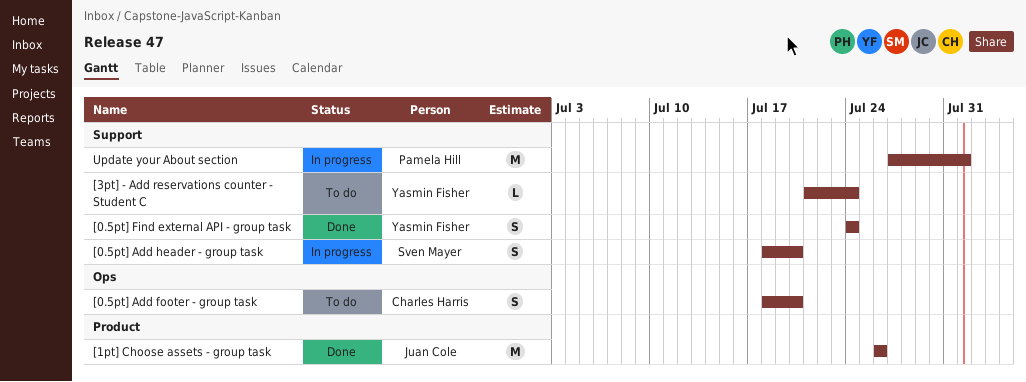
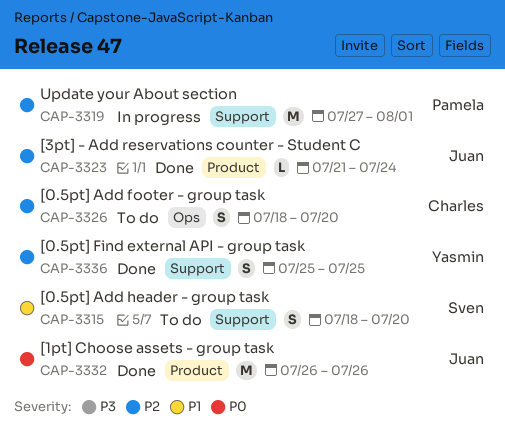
[0.5pt] Add header - group task, status: In progress -> To do
[0.5pt] Find external API - group task, start: Jul 24 -> Jul 25
[0.5pt] Find external API - group task, due: Jul 24 -> Jul 25
[3pt] - Add reservations counter - Student C, status: To do -> Done
[3pt] - Add reservations counter - Student C, owner: Yasmin Fisher -> Juan Cole
[3pt] - Add reservations counter - Student C, label: Support -> Product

- TASK OBJECTIVE -
Scan the records for lines that hold "counter", and reproduce each one you find.

- COMPLETED EXERCISE -
[3pt] - Add reservations counter - Student C, status: To do -> Done
[3pt] - Add reservations counter - Student C, owner: Yasmin Fisher -> Juan Cole
[3pt] - Add reservations counter - Student C, label: Support -> Product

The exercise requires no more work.